Outlet del falso, chiesto il rinvio a giudizio

Nei guai un senegalese 50enne che da tempo viveva in Italia privo di permesso di soggiorno e scoperto dai Baschi Verdi della Finanza. .

di Paola Pioppi

Un magazzino di rivendita del falso in centro a Como, gestito da un senegalese, El Hadji Gueye, cinquantenne domiciliato a Merone, che da tempo viveva in Italia privo di permesso di soggiorno. Era stato scoperto dai Baschi Verdi della Guardia di finanza di Como, a febbraio 2019, in una abitazione di via Tommaso Grossi. In quell’occasione, erano stati messi sotto sequestro 650 capi d’abbigliamento e accessori tra cui giubbotti, jeans, maglie, sciarpe, cappelli e scarpe con marchio contraffatto delle più note griffe: Stone Island, Moncler, Napapijri, Woolrich, Colmar, Peuterey, K-Way, Diesel, Armani, Nike, il cui valore commerciale si aggirava intorno ai 30mila euro.

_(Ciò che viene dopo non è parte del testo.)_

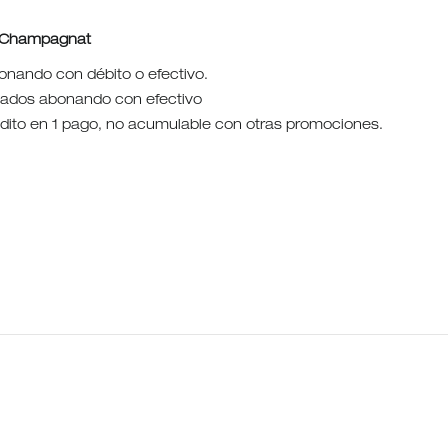
. Champagnat
nando con débito o efectivo.
nados abonando con efectivo
rédito en 1 pago, no acumulable con otras promociones.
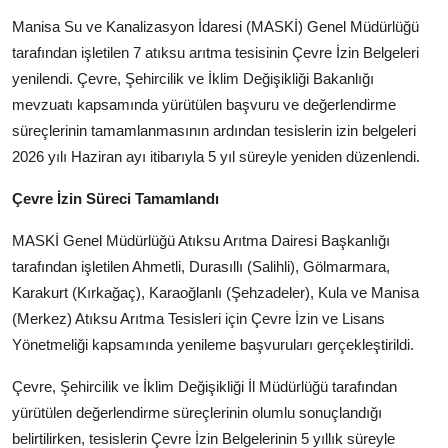
Kamu Kurumları ve Üst Kurullar
Manisa Su ve Kanalizasyon İdaresi (MASKİ) Genel Müdürlüğü
tarafından işletilen 7 atıksu arıtma tesisinin Çevre İzin Belgeleri
yenilendi. Çevre, Şehircilik ve İklim Değişikliği Bakanlığı
mevzuatı kapsamında yürütülen başvuru ve değerlendirme
süreçlerinin tamamlanmasının ardından tesislerin izin belgeleri
2026 yılı Haziran ayı itibarıyla 5 yıl süreyle yeniden düzenlendi.
Çevre İzin Süreci Tamamlandı
MASKİ Genel Müdürlüğü Atıksu Arıtma Dairesi Başkanlığı
tarafından işletilen Ahmetli, Durasıllı (Salihli), Gölmarmara,
Karakurt (Kırkağaç), Karaoğlanlı (Şehzadeler), Kula ve Manisa
(Merkez) Atıksu Arıtma Tesisleri için Çevre İzin ve Lisans
Yönetmeliği kapsamında yenileme başvuruları gerçekleştirildi.
Çevre, Şehircilik ve İklim Değişikliği İl Müdürlüğü tarafından
yürütülen değerlendirme süreçlerinin olumlu sonuçlandığı
belirtilirken, tesislerin Çevre İzin Belgelerinin 5 yıllık süreyle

Ora per l’uomo, il sostituto procuratore di Como Massimo Astori ha chiesto il rinvio a giudizio, con l’accusa di commercio di merci contraffatte, e anche di violazione dell’ordine di espulsione che gli era stato notificato nel 2018. Ma nelle imputazioni compare anche Charles Oketayot, 61 anni, origini ugandesi e residente a Como, che aveva affidato in locazione a Gueye l’immobile di via Tommaso Grossi, di sua proprietà. Tra i due era stato stipulato un contratto del tutto verbale, senza alcun contratto, a fronte di un pagamento di 200 euro al mese. E’ accusato di aver tratto profitto dall’utilizzo dell’immobile da parte di uno straniero irregolare. Gueye era già stato trovato a svolgere la stessa attività un anno prima quando una pattuglia della Finanza lo aveva notato camminare lungo viale Lecco con un borsone, all’interno del quale c’erano alcuni giubbotti della Woolrich risultati falsi. Era stata al prima volta che i militari avevano scoperto quel magazzino in centro città, dove la merce era stipata all’interno di buste, armadi, bauli, valigie e scatoloni.

Già all’epoca, tutto era finito sotto sequestro in quanto palesemente contraffatto: 1400 pezzi tra capi di abbigliamento e accessori, ma anche etichette e materiali per la contraffazione di articoli dei marchi più noti. Nelle mani degli inquirenti, era così finito un patrimonio in perfette condizioni che, qualche mese dopo, era stato donato alla Caritas dopo aver eliminato tutti i marchi falsi, su autorizzazione della Procura di Como. L’udienza preliminare per i due imputati è stata fissata a ottobre davanti al gup di Como.